The evolution of colour vision has been studied in most vertebrates, but until recently, elasmobranchs (sharks, skates and rays) had been overlooked. Previous physiological research has shown some rays have colour vision but it suggested sharks were colour blind.
These previous studies looked at opsins, which are light-sensitive proteins found in the photoreceptor cells of the retina. Rod opsins are used in low light and produce a black and white image, while cone opsins are used in bright light, and often to see colours. Two or more different types of cone opsins are needed for colour vision.
While some ray species have multiple cone opsins as well as rods, studies in various shark species suggested they had only a single cone visual pigment.

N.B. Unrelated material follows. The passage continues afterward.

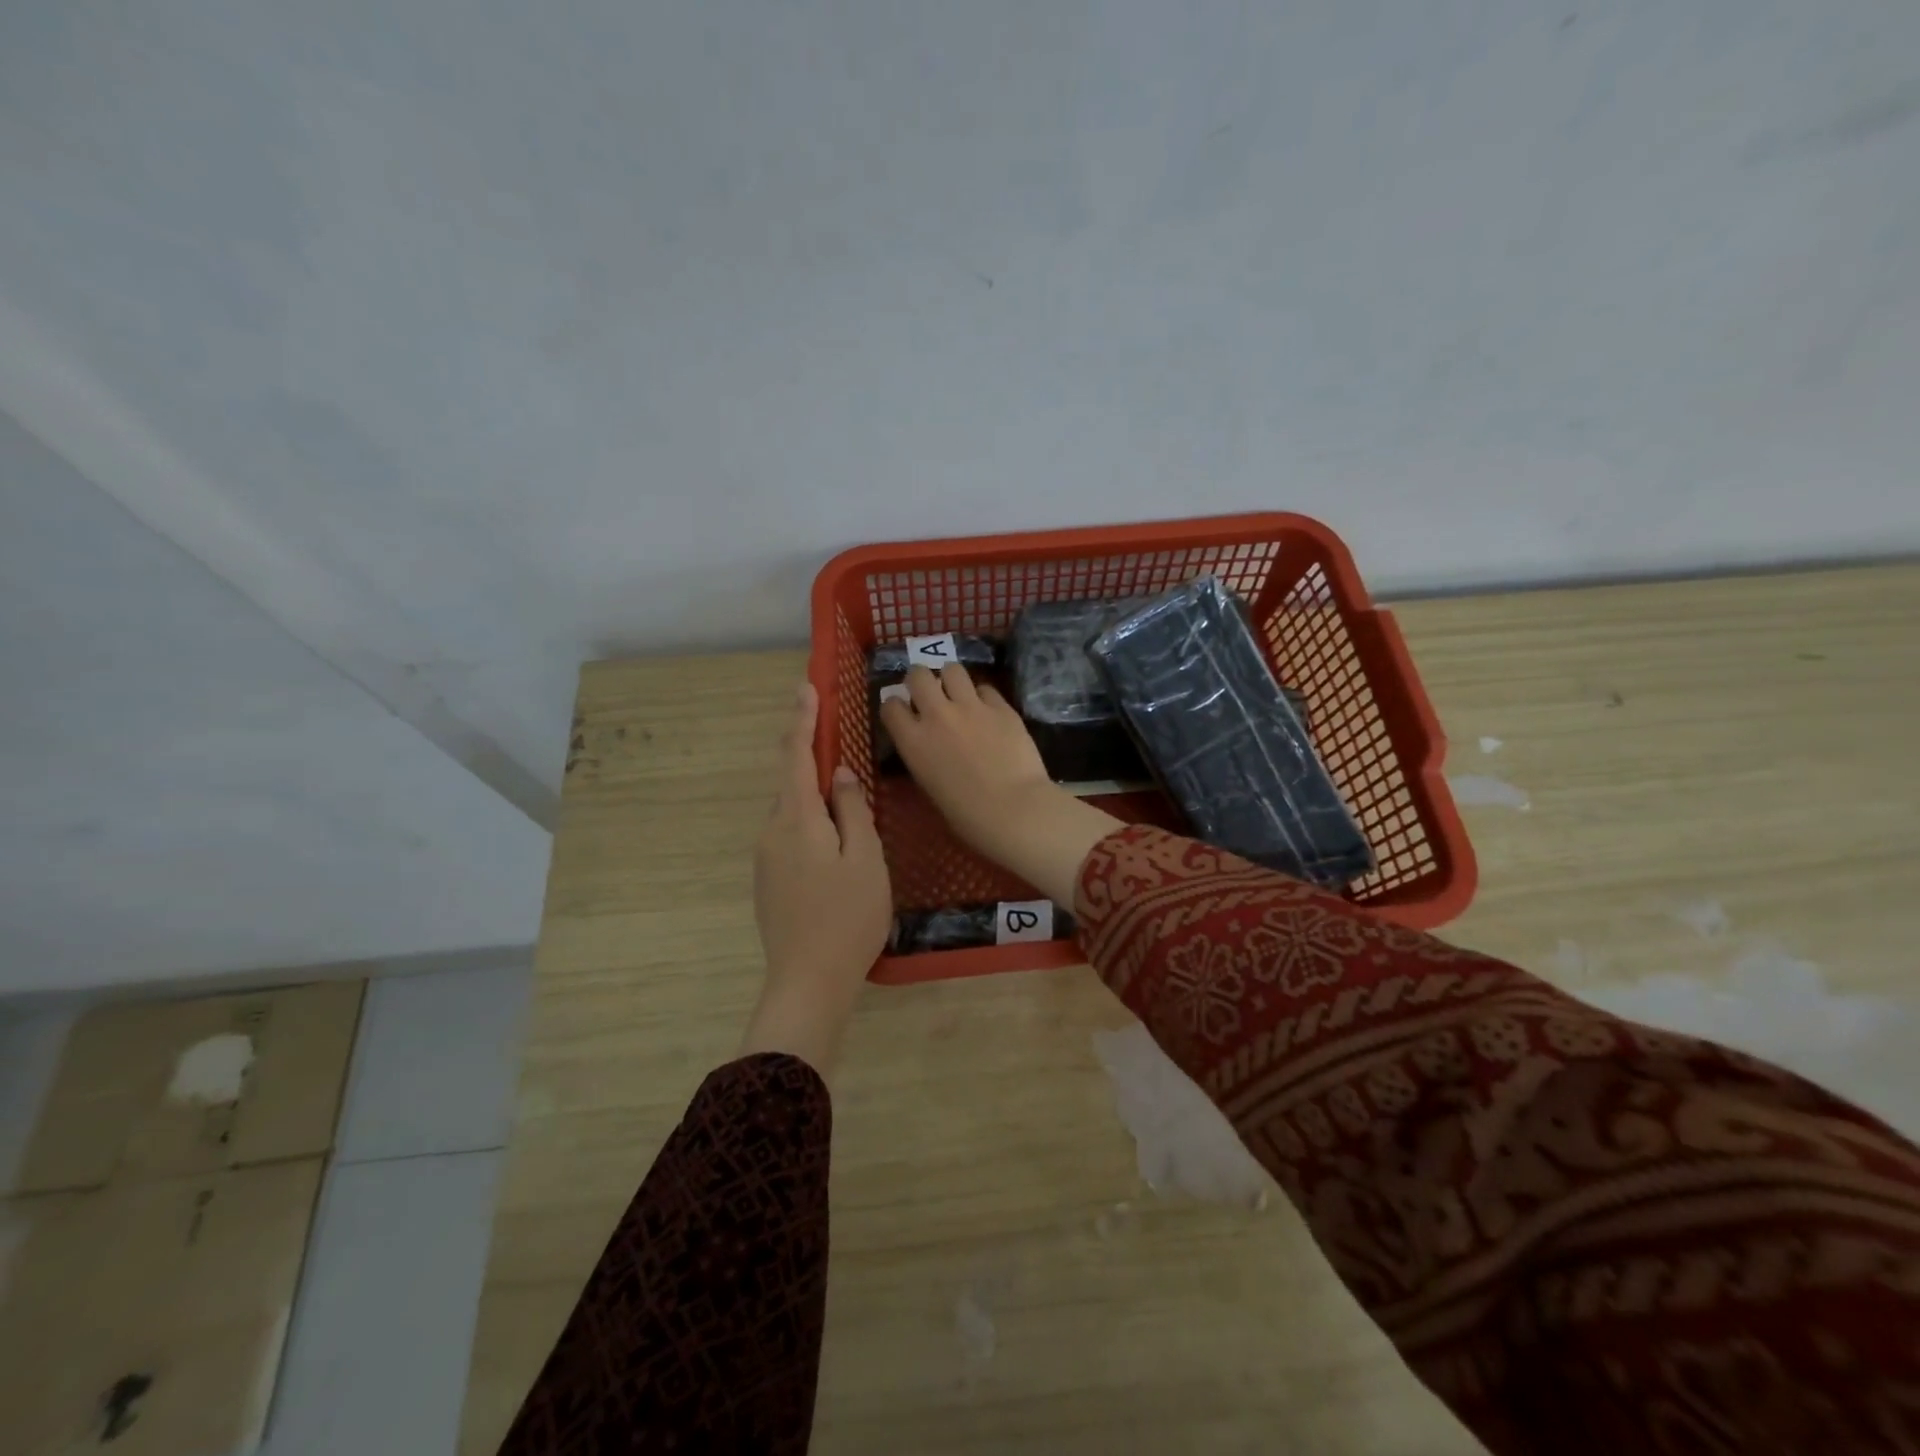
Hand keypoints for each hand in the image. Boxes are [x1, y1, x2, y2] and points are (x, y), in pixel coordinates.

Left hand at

To check whether this really was the case, Theiss and colleagues isolated the visual opsin genes from two wobbegong shark species: the spotted wobbegong Orectolobus maculatus and the ornate wobbegong O. ornatus.
Their findings confirm that wobbegongs possess only one cone opsin, meaning they see the world in shades of grey. The findings help fill in the picture of how colour vision evolved in different species.
"We know the earliest vertebrates had colour vision, but it has been lost by some groups over the course of evolution," says co-author Associate Professor Nathan Hart, a neuroecologist at the University of Western Australia.